Una buena parte del trabajo del pensamiento contemporáneo tiene que ver con separar lo que fue indebidamente mezclado. De la misma forma que la definición del enemigo debe ser controlada, limitada, llevada al mínimo, el amor, como aventura singular de una verdad de la diferencia, debe ser rigurosamente separada de la política. Cuando menciono la hipótesis comunista, quiero solamente decir esto: las formas futuras de la política de emancipación deberán inscribirse dentro de una resurrección, una recuperación de la idea comunista, la idea de un mundo que no esté librado a los apetitos de la propiedad privada, de un mundo de libre asociación y libertad. Para decir esto, contamos con nuevos utensilios filosóficos y no pocas experiencias políticas localizadas, cuya reflexión es novedosa. El amor se encontrará más a gusto en este marco para reinventarse que en el del furor capitalista. Porque es seguro que nada que sea desinteresado se siente cómodo en este furor. Ahora bien, el amor, como todo procedimiento de verdad, es esencialmente desinteresado: su valor solo reside en sí mismo, y este va más allá de los intereses inmediatos de dos individuos comprometidos con él. El contenido de la palabra “comunismo” no está en relación inmediata con el amor. Sin embargo, esta conlleva para el amor nuevas condiciones de posibilidad.
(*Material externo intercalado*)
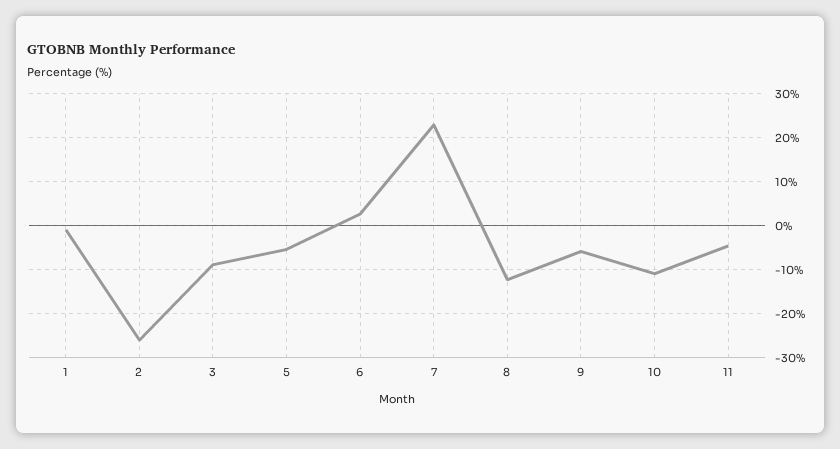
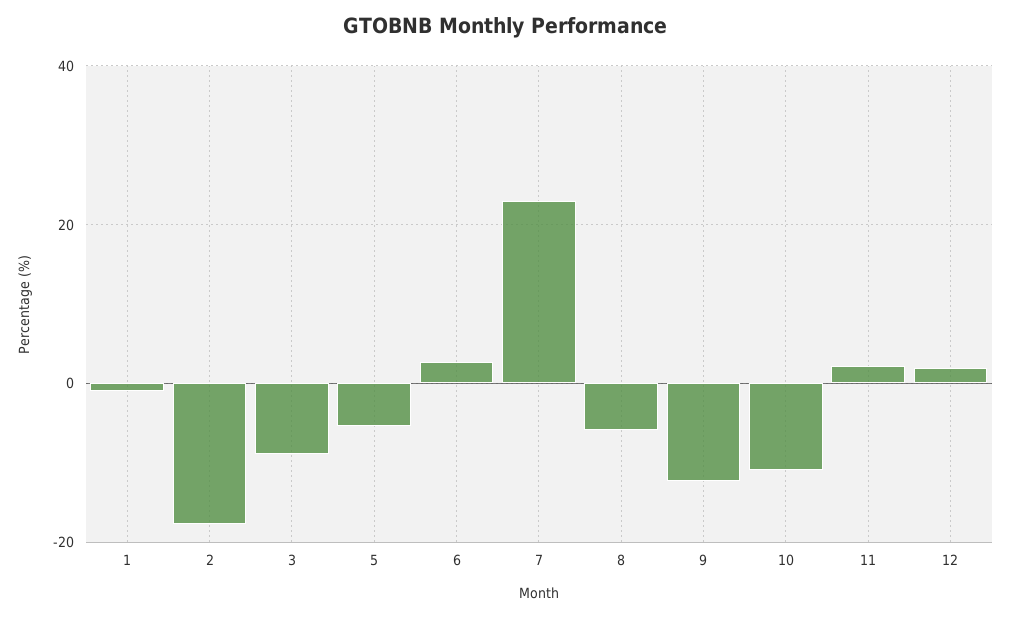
2: -26 -> -18
8: -12 -> -6
9: -6 -> -12
11: -4 -> 2
12: none -> 2

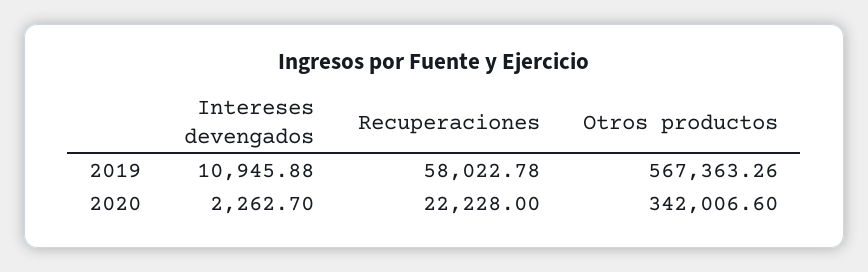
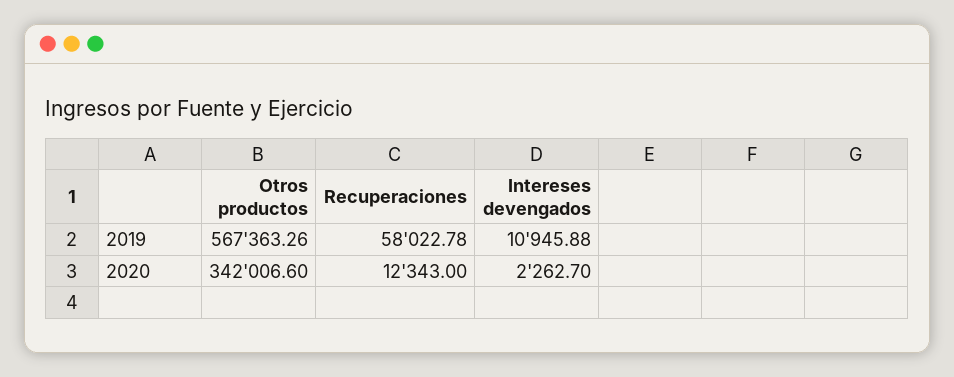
Recuperaciones, 2020: 22228 -> 12343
Existe otra dimensión posible para las derivas del amor en la política comunista: las historias de amor construidas sobre un fondo de huelgas u otros movimientos sociales. A menudo usted insiste sobre esta dimensión, porque ella permite que la transgresión del amor se acerque a la transgresión política del momento. ¿Cuál es la especificidad de estos amores de combate?
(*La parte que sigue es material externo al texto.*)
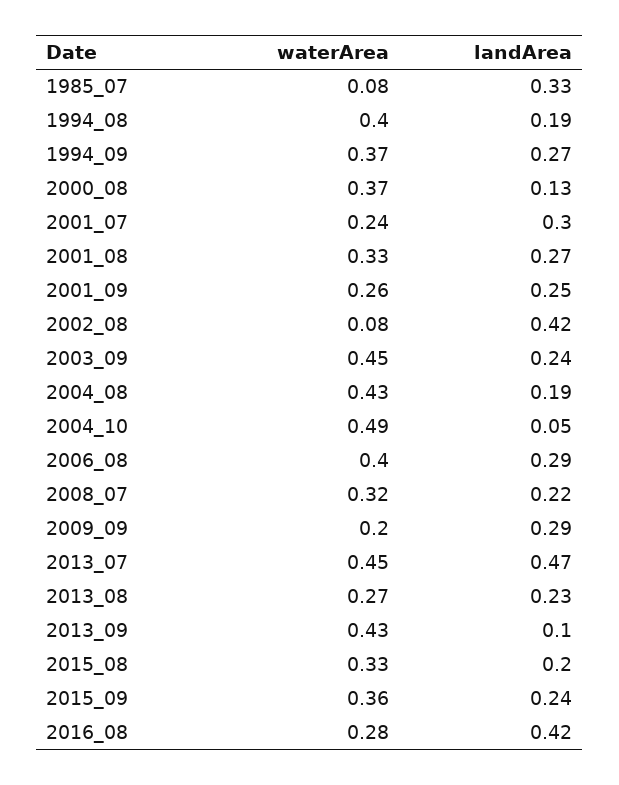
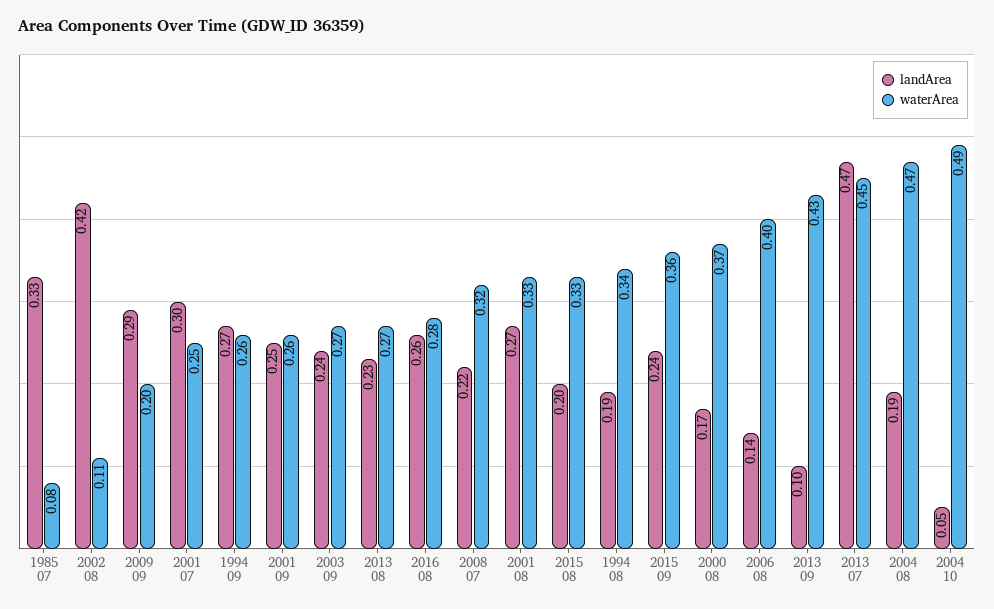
waterArea, 1994_08: 0.4 -> 0.34
waterArea, 1994_09: 0.37 -> 0.26
landArea, 2000_08: 0.13 -> 0.17
waterArea, 2001_07: 0.24 -> 0.25
waterArea, 2002_08: 0.08 -> 0.11
waterArea, 2003_09: 0.45 -> 0.27
waterArea, 2004_08: 0.43 -> 0.47
landArea, 2006_08: 0.29 -> 0.14
landArea, 2016_08: 0.42 -> 0.26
Soy tan sensible a este aspecto de las cosas, que le dediqué buena parte de mi actividad como novelista o dramaturgo. Así es como mi pieza L’Écharpe rouge [La bufanda roja] cuenta en detalle los amores distantes de unos hermanos (un hombre y una mujer) en medio de los avatares de un movimiento político, que conlleva guerras populares, huelgas, meetings… En mi novela Calme bloc ici-bas[4] —cuya trama formal es la de Los miserables de Hugo—, el fresco revolucionario contiene el amor que un obrero chiíta, Ahmed Aazami, siente por una terrorista, Élisabeth Cathely; luego, el de Simon, hijo de Élisabeth, adoptado por Ahmed tras la muerte de ella, por Claude Ogasawara, poeta e hija de un reaccionario de nota. En todos los casos, se trata de poner en evidencia no la similitud entre el amor y el compromiso revolucionario, sino una especie de resonancia secreta que se da, en el nivel más íntimo de los sujetos, entre la intensidad que adquiere la vida cuando es puro compromiso bajo la égida de la Idea y la intensidad cualitativamente diferente que le confiere a la existencia el trabajo de la diferencia en el amor. Es como si fueran dos instrumentos de música completamente distintos por su timbre y su fuerza pero que, al ser convocados por un gran músico en el mismo fragmento musical, misteriosamente convergen. Y permítaseme —llegados a este punto— una pequeña confidencia. Incluí en estas obras, con seguridad, un balance de mi vida durante los “años rojos”, entre Mayo del 68 y los años ochenta. Durante esos años forjé la convicción política a la que luego fui fiel de manera implacable; “comunismo” es uno de sus múltiples nombres posibles. Pero durante esos años también estructuré mi vida futura en torno de procesos amorosos de alguna manera definitivos. Lo que vino luego, en el mismo orden, fue iluminado por ese origen y por la duración de ese origen. En particular, ya lo mencioné, la convicción, tan amorosa como política, de que jamás hay que renunciar. En aquel momento, entre política y amor, mi vida encontró el acorde musical preciso que le aseguró la armonía de ahí en más.